【プロレス大賞】オカダが7年連続、通算8度目ベストバウト!天龍の最多記録にあと1

2020年12月15日 06時00分

レインメーカーで内藤を追い詰めたオカダ

 今年で47回目を迎えた東京スポーツ新聞社制定「2020年度プロレス大賞」選考委員会が14日にオンラインで行われ、年間最高試合賞(ベストバウト)は新日本プロレス1月5日東京ドーム大会で行われたIWGPヘビー級・インターコンチネンタル(IC)ダブル王座戦、オカダ・カズチカ(33)対内藤哲也(38)に決定した。7年連続受賞のオカダは、歴代2位となる通算8度目のベストバウト獲得。

 ベストバウトに選ばれたのは史上初のIWGPヘビー級・ICダブル王座戦だった。

 両日合計で7万人を動員した1月の東京ドーム2連戦。4日大会ではオカダが飯伏幸太(38)を下してIWGP王座を防衛し、内藤がジェイ・ホワイト(28)を破りICを獲得。翌5日大会で実現した頂上決戦は35分を超える死闘の末、スターダストプレスを解禁した内藤がデスティーノでオカダを振り切り、2冠達成の偉業を成し遂げた。

 人気、実力、技量が日本のトップにある2人が大舞台で持てる全てを出し尽くした最高峰の戦い。31分にわたるにらみ合いで話題を呼んだ、ノア3月29日後楽園大会(無観客)での潮崎豪対藤田和之のGHCヘビー級王座戦と決選投票の末、過半数の9票を獲得した。

 スポーツエンターテインメントであるプロレスにおいて観客は重要な存在。新型コロナウイルス禍によりイベント入場制限がある現在と、それ以前に行われた試合の単純比較は難しい。それでも近年のプロレス界を振り返っても、オカダ―内藤戦のスケール感と会場の一体感が突出していたのは事実だ。

 受賞の報を聞いたオカダは「この試合がまた注目されることで『この時のように戻りたいな』と熱さを感じてもらえたらうれしいです」とコメントを寄せた。レスラーとしても大きな成長を感じた一戦だった。「結果として負けましたけど、ドームに向けたプロモーションも含めやりきった感じはありましたね。7万人集めることで自信にもなりましたし。また超満員の会場でベストバウトと言われる試合をしたいと思います」と充実感をにじませた。

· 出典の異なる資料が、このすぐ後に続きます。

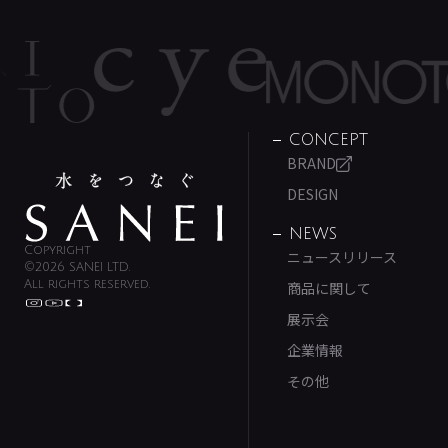
CONCEPT
BRAND
DESIGN
NEWS
Copyright
ニュースリリース
©2026 SANEI LTD.
All rights reserved.
商品に関して
展示会
企業情報
その他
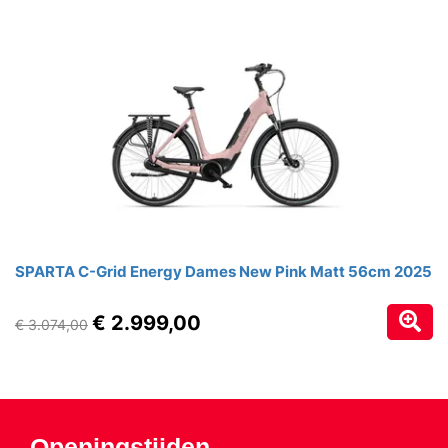
SPARTA C-Grid Energy Dames New Pink Matt 56cm 2025
€ 2.999,00
€ 3.074,00
Openingstijden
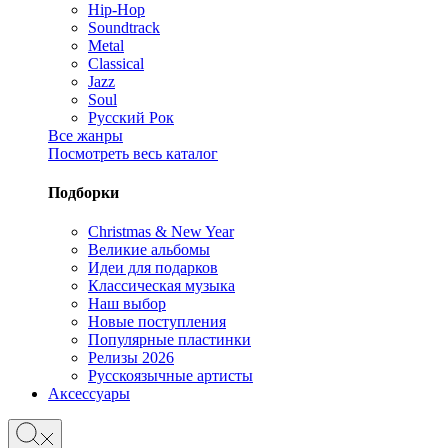
Hip-Hop
Soundtrack
Metal
Classical
Jazz
Soul
Русский Рок
Все жанры
Посмотреть весь каталог
Подборки
Christmas & New Year
Великие альбомы
Идеи для подарков
Классическая музыка
Наш выбор
Новые поступления
Популярные пластинки
Релизы 2026
Русскоязычные артисты
Аксессуары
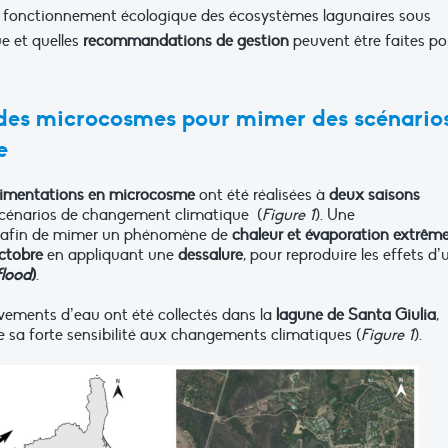
e fonctionnement écologique des écosystèmes lagunaires sous
e et quelles
recommandations de gestion
peuvent être faites po
des microcosmes pour mimer des scénario
e
imentations en microcosme
ont été réalisées à
deux saisons
 scénarios de changement climatique (
Figure 1
). Une
afin de mimer un phénomène de
chaleur et évaporation extrêm
ctobre
en appliquant une
dessalure
, pour reproduire les effets d’
flood
)
.
vements d’eau ont été collectés dans la
lagune de Santa Giulia
,
e sa forte sensibilité aux changements climatiques (
Figure 1
).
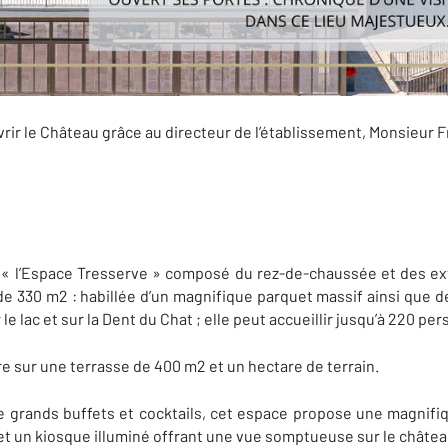
uvrir le Château grâce au directeur de l’établissement, Monsieur 
Espace Tresserve » composé du rez-de-chaussée et des exté
de 330 m2 : habillée d’un magnifique parquet massif ainsi que de
le lac et sur la Dent du Chat ; elle peut accueillir jusqu’à 220 p
re sur une terrasse de 400 m2 et un hectare de terrain.
e grands buffets et cocktails, cet espace propose une magnif
et un kiosque illuminé offrant une vue somptueuse sur le château 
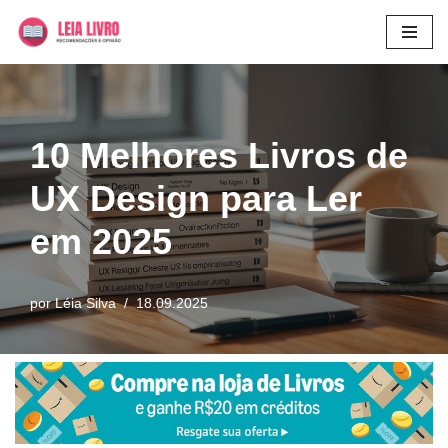
Pular
para
o
conteúdo
10 Melhores Livros de
UX Design para Ler
em 2025
por
Léia Silva
18.09.2025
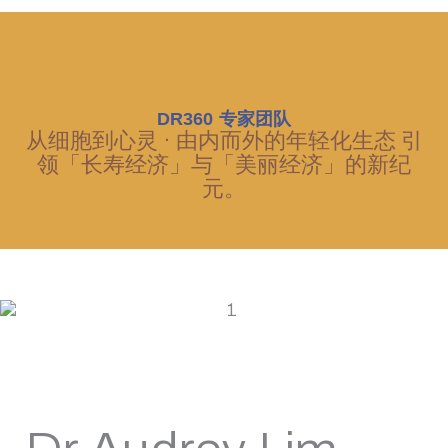
DR360 专家团队
从细胞到心灵 · 由内而外的年轻化生态 引
领「长寿经济」与「美丽经济」的新纪
元。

 今回で史上最多を更新する7年連続ベストバウト獲得となったオカダは、通算8度目の受賞で小橋建太と並ぶ歴代2位に浮上。33歳の若さにして天龍源一郎の持つ通算最多記録「9」にあと1と迫った。「一人でも多くの人にあの試合よかったねと言ってもらいたい気持ちはありますけど…毎年のように言ってますが『殿堂入り』でもいいですよ。(抜いたら)天龍さんに悪いんで」と笑顔で冗談めかしつつ、不世出の「名勝負製造機」として貫禄を漂わせた。

 

【2020年の選考】2020年度のプロレス大賞選考委員会は新型コロナウイルス感染拡大防止対策としてオンライン形式での会議となった。選考委員も例年に比べて人数を絞り、17人とした。また「1次投票」として事前投票を行い、その結果を踏まえて会議に臨んだ。

 コロナ禍により各団体の試合数にばらつきがあるため、今年度は新人賞の選考を取りやめた。デビューから3年以内の選手を対象とする新人賞は、21年度の規定を「4年以内」として、今年度で対象から外れる選手の権利を維持し来年度に選考する。

 功労賞、特別賞、レスリング特別表彰も諸事情を検討した上で、今年度は選考を見送った。なお、恒例となっている年明けのプロレス大賞授賞式もコロナ対応で行わない。